3. Why start a gallery in Chengdu? (What was your motivation - was there a specific event or occurrence which motivated you? If so, share that)
Lost artists want to have a place to show their art. This was his starting point. The idea became clearer in May when I asked him whether I could use his space to make, as it turned out, a very successful photography exhibition. The people who came were very fond of the idea of having such a cozy, uncommon art space in town. They vividly encouraged us to continue. So we started looking for artists who were willing to show in our modest space. To our own surprise, we found quite a few.
4. Who are the artists whom you work with? How do you find them?
I must say we are very open to who we let have exhibitions at #3. We make no difference yet between 'high' and 'low' art and strongly relate to Andy Warhol’s “famous for 2 minutes” quote. Anyone who is confident enough can have their works displayed here. Some come to us, some are friends, for our last exhibition -Yearn- we invited two young sculptors who just graduated from a local Art University.
5. How do exhibits in the gallery change? How do you decide which artists are exhibited next, or what direction the pieces go in (if there is any)?
We make ourselves available. We organize people according to when they feel they are ready. So for instance, Guangdong artist Pamviles will have a painting exhibition on the 26th and Huyinpin a video exhibition on September 9th. Pieces that aren’t sold go back to their owners with care. Those that are ephemeral are destroyed.
6. What are your thoughts on the art scene in Chengdu? Are there many galleries similar to yours? If not, why do you think that is? Have you networked with other artists or curators much?
The art scene in Chengdu reflects the art scene in China. Art collectors are essentially investors who lack vision. They are pushing artists in the "mainstream" rather than encouraging its redefinition. And so most galleries I’ve seen around were huge compared to ours: places which looked cold and expensive. This gap and the fact we aren’t famous (yet) makes relating to bigger curators and artists difficult.
7. Any other artists or galleries in Chengdu that you can recommend, aside from those you're already working with?
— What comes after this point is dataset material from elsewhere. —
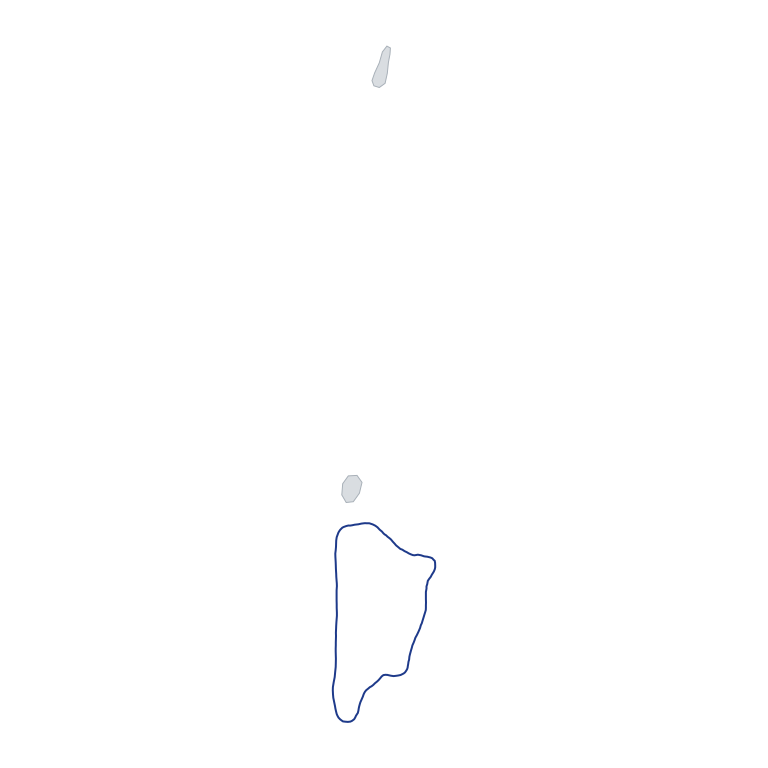 location of Mulaku, Maldives
{"feature_id": "70690204B6879359618468", "entity_name": "Mulaku", "entity_type": "district", "adm_level": 2, "iso_a3": "MDV", "parent_name": "Maldives", "parent_adm1": "", "projection": "equal_earth", "projection_center": [73.487, 2.962], "detail": "fine", "context": "in_parent", "style": "outline", "palette": "blue", "viewbox_px": 768, "rotation_deg": 0, "n_neighbors": 0, "source": "geoboundaries", "source_scale": "gbopen_adm2", "svg_char_len": 2769}
<svg xmlns="http://www.w3.org/2000/svg" viewBox="0 0 768 768"><path d="M385.1,83.3L379.3,87.5L373.9,85.8L372.0,80.6L374.7,72.8L379.3,62.8L382.4,51.9L386.9,46.1L390.4,48.0L390.0,54.1L388.4,62.5L387.3,73.3L385.1,83.3ZM353.3,501.7L346.2,502.5L341.8,494.9L342.7,483.7L348.3,475.9L357.0,475.4L362.0,482.4L359.4,493.2L353.3,501.7Z" fill="#d9dde1" stroke="#a8b0b8" stroke-width="1"/><path d="M347.8,721.9L350.4,721.6L352.1,720.8L354.2,719.2L355.3,717.3L355.9,715.9L356.9,714.3L357.8,713.0L358.4,710.6L358.8,708.1L359.2,706.3L359.8,704.1L360.4,702.2L361.2,700.4L361.8,699.0L362.9,696.5L363.6,694.4L364.2,693.1L365.0,691.7L366.2,690.2L368.2,688.6L369.8,687.2L371.5,686.3L373.2,685.0L375.0,683.2L377.0,681.6L378.5,680.2L379.9,678.6L381.7,676.4L383.4,675.1L385.4,674.8L387.3,674.9L390.8,675.7L393.6,676.1L396.2,675.8L398.2,675.5L400.6,675.0L403.6,673.5L405.0,672.4L406.2,670.7L407.1,669.2L407.6,667.7L407.8,666.2L408.2,663.9L408.5,661.7L409.1,659.7L409.4,656.7L409.8,654.9L410.3,653.0L411.1,650.1L411.8,647.8L412.4,645.4L413.6,642.7L414.6,640.1L415.4,637.7L416.8,635.2L418.2,632.3L419.0,630.5L420.1,627.9L420.8,625.3L421.8,623.2L422.7,620.2L423.4,618.0L424.2,615.3L425.2,612.1L425.8,610.0L425.9,607.7L425.9,605.1L426.0,602.6L425.9,599.2L425.9,597.1L425.9,594.4L425.9,591.9L426.5,588.6L426.5,586.4L427.1,584.5L427.2,584.3L427.8,580.9L429.2,578.8L430.7,576.9L431.9,574.6L433.0,572.9L433.9,571.4L434.8,569.2L435.2,567.3L435.2,565.6L435.1,562.8L434.7,560.8L433.4,559.6L432.3,558.3L430.5,557.5L427.2,556.7L425.3,556.5L424.0,556.3L421.1,555.3L417.9,554.7L414.5,555.3L412.9,555.1L411.0,554.4L408.8,553.4L406.8,552.2L404.5,551.1L402.4,549.7L400.3,548.9L398.2,547.1L396.1,545.4L394.5,543.5L392.9,541.8L391.0,539.5L389.5,538.2L387.5,536.7L386.1,535.3L384.6,534.4L383.4,533.3L381.9,531.5L379.7,529.7L377.5,527.3L375.3,525.7L372.7,524.4L369.4,523.3L364.6,523.2L361.4,523.6L358.3,524.3L354.7,524.7L352.0,525.3L350.0,525.6L348.5,525.5L346.4,526.0L345.0,526.5L343.6,527.0L342.3,527.7L340.3,529.7L339.3,531.1L338.4,532.6L337.7,534.5L336.7,537.2L336.2,540.6L336.1,543.7L336.0,546.8L335.7,550.3L335.3,553.5L335.4,557.0L335.5,558.8L335.7,562.4L335.8,565.2L335.9,568.5L336.0,570.6L336.2,573.8L336.3,576.8L336.6,580.9L336.8,583.2L336.9,586.1L336.6,590.4L336.6,594.8L336.6,597.6L336.6,600.6L336.7,604.1L336.7,607.8L336.9,612.7L336.9,615.9L336.6,619.6L336.4,622.3L336.2,625.7L336.1,628.3L335.9,632.7L336.0,636.0L335.9,639.4L335.8,642.4L335.8,645.5L335.7,648.5L335.7,651.5L335.8,655.5L335.9,658.6L335.8,663.4L335.7,667.0L335.2,671.8L334.7,677.1L333.7,682.2L332.9,687.1L332.8,690.2L333.0,694.4L333.3,697.8L334.2,702.2L335.0,706.1L335.4,708.5L336.0,711.2L336.7,714.0L337.4,715.6L338.5,717.6L340.1,719.3L341.8,720.6L343.0,721.4L345.4,721.7L347.8,721.9Z" fill="none" stroke="#1e3a8a" stroke-width="2"/></svg>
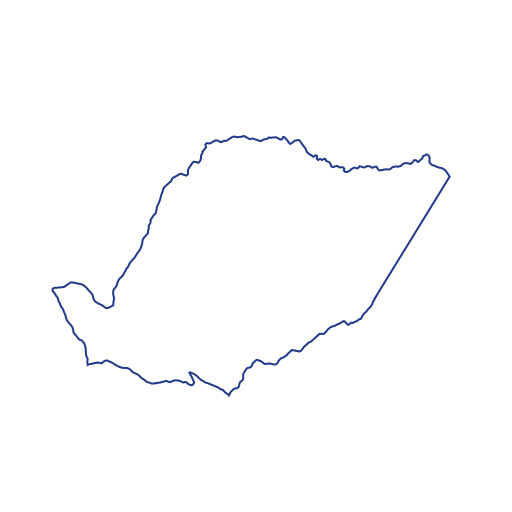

I like to go to artist’s studios rather than going to galleries. There are two big artists villages that I know of around Chengdu, one is called 蓝顶画家村 and the other is 三圣村. Most artists there are very welcoming and open to talk.
8. I love the intimate atmosphere of your gallery. It feels very different from something like MOMA. Do you have any thoughts on curating a collection in such a small space, as opposed to larger venues?
In Paris, most art shops and galleries are only as big as ours. Call it nostalgia, but we are looking for the coziness of the shops and galleries along the Seine River, but also their taste and personality.
9. What do you think the future of Chengdu's art scene looks like? Is the situation improving? How are things changing?
Art in China seems to have become an old factory reconverted in a gallery. In Chengdu it is called 东郊记忆, in Shanghai m50 and in Beijing 798. It seems that a huge part of art has become the parody of itself, something kitsch that meets the expectations of its audience; not unlike the little revolutionary cups which can be bought in souvenir shops. However, I see some hope when I listen to people like friend and teacher 欧鸣 who teaches his student not to copy, but to feel.
10. Any other thoughts on your gallery or art in Chengdu or China?
We want more and more people to make an attempt at appreciating art, we give them the opportunity to come and discuss with the artists directly during exhibition opening parties. Those parties are usually on Fridays at 8pm... so come and enjoy art with us!